Data extract:
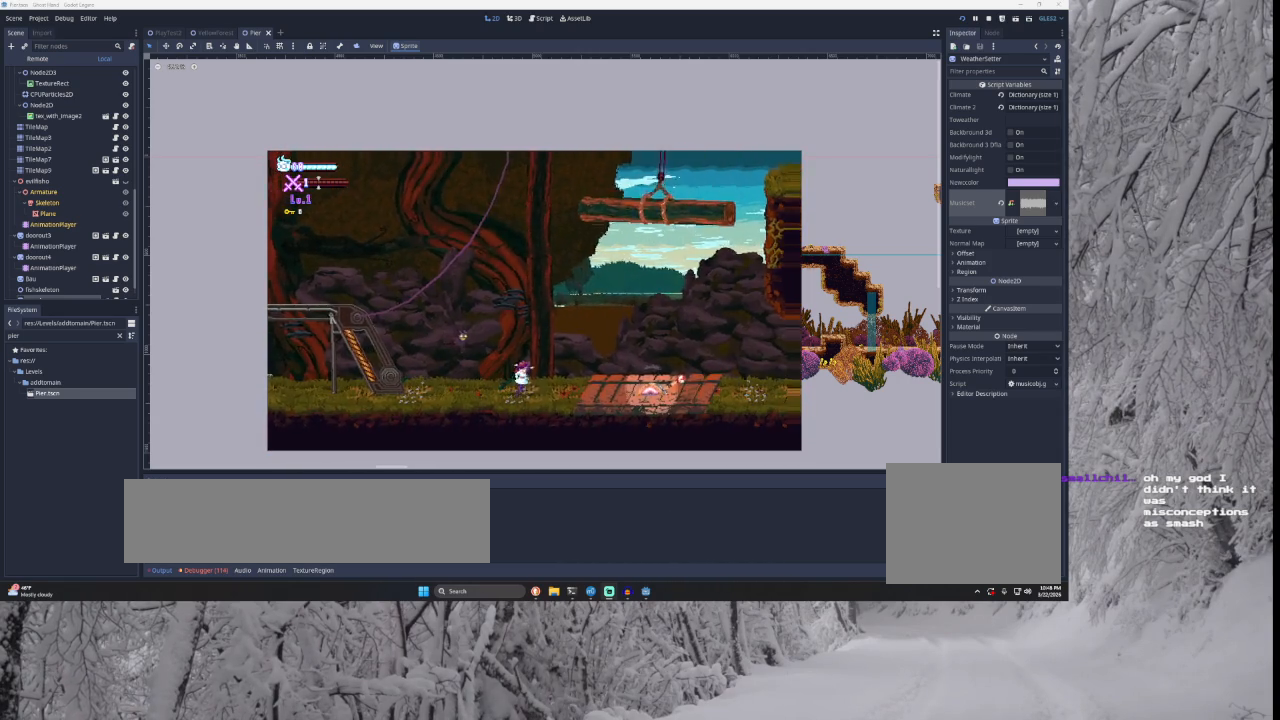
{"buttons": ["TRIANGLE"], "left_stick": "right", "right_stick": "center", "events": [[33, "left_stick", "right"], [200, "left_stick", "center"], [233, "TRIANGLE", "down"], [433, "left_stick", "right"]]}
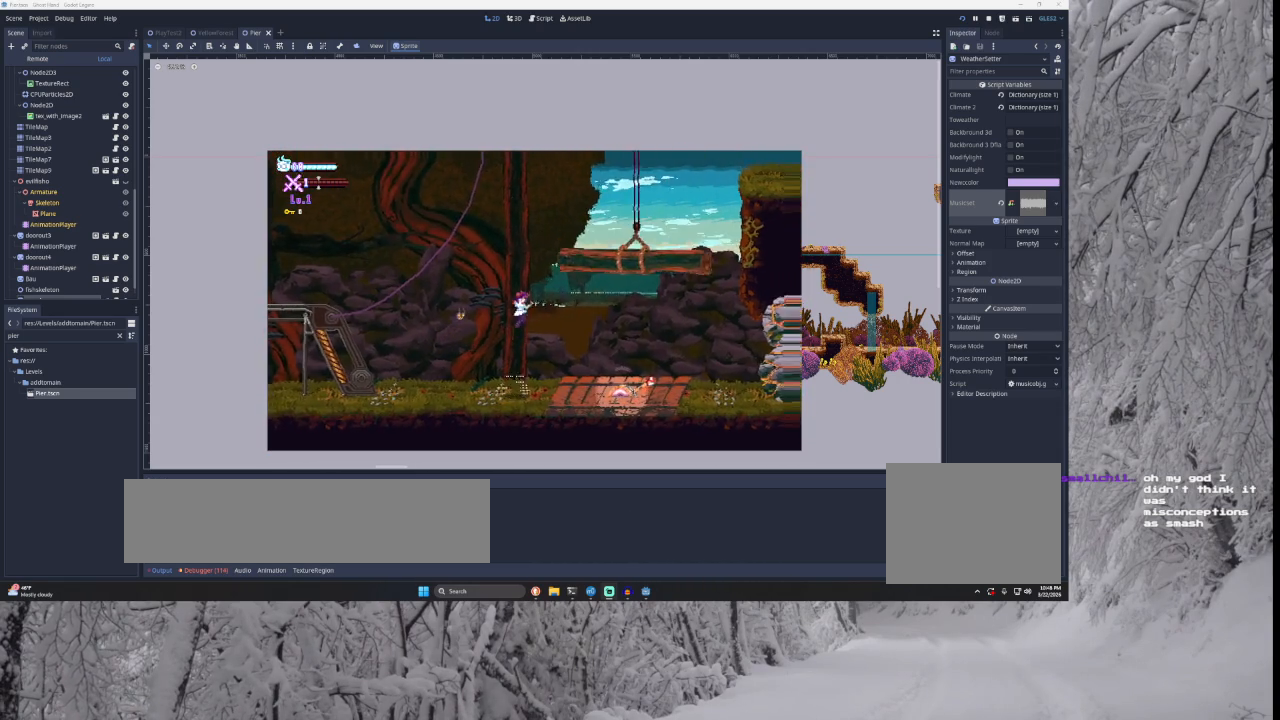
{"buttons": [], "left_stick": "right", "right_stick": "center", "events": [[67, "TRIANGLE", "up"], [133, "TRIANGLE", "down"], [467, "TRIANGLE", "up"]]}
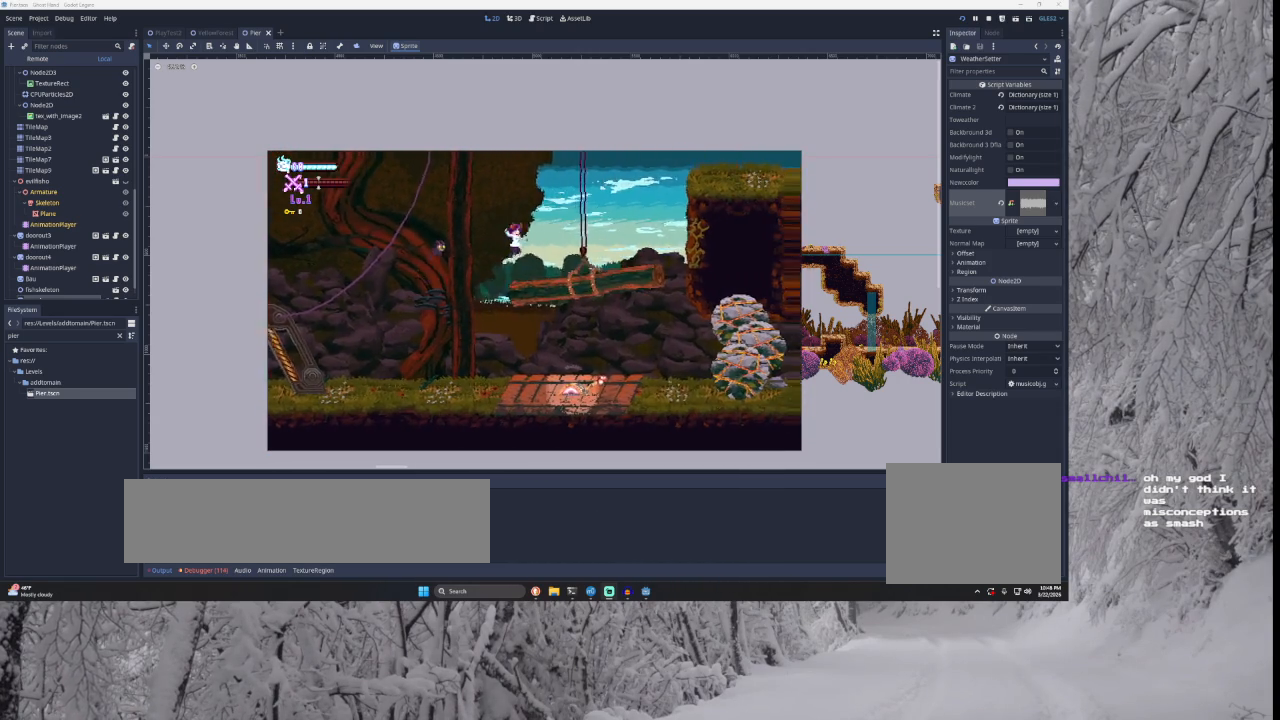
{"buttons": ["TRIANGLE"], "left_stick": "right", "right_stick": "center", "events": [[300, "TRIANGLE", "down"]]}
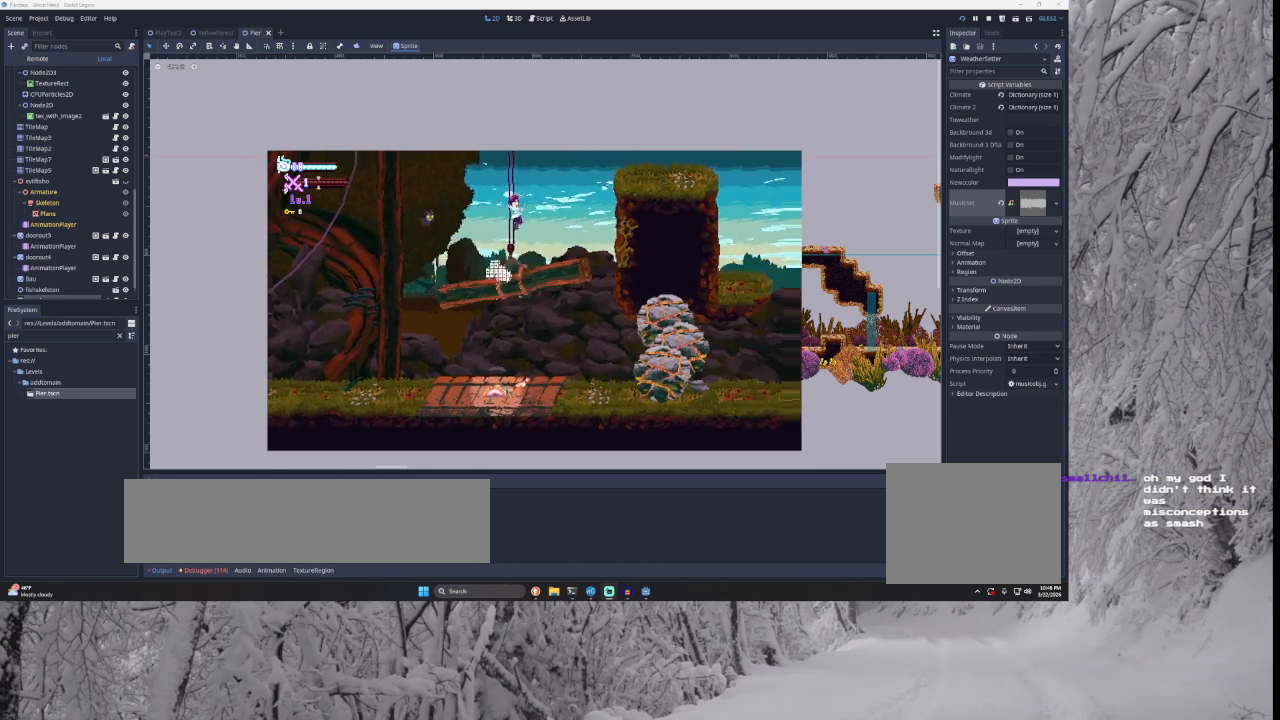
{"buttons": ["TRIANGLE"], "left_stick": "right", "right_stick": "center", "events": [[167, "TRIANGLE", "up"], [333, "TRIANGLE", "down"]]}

Required work: Every line of the material must be returned exactly; leave the images out.

Solved exercise:
{"buttons": ["TRIANGLE"], "left_stick": "right", "right_stick": "center", "events": [[33, "left_stick", "right"], [200, "left_stick", "center"], [233, "TRIANGLE", "down"], [433, "left_stick", "right"]]}
{"buttons": [], "left_stick": "right", "right_stick": "center", "events": [[67, "TRIANGLE", "up"], [133, "TRIANGLE", "down"], [467, "TRIANGLE", "up"]]}
{"buttons": ["TRIANGLE"], "left_stick": "right", "right_stick": "center", "events": [[300, "TRIANGLE", "down"]]}
{"buttons": ["TRIANGLE"], "left_stick": "right", "right_stick": "center", "events": [[167, "TRIANGLE", "up"], [333, "TRIANGLE", "down"]]}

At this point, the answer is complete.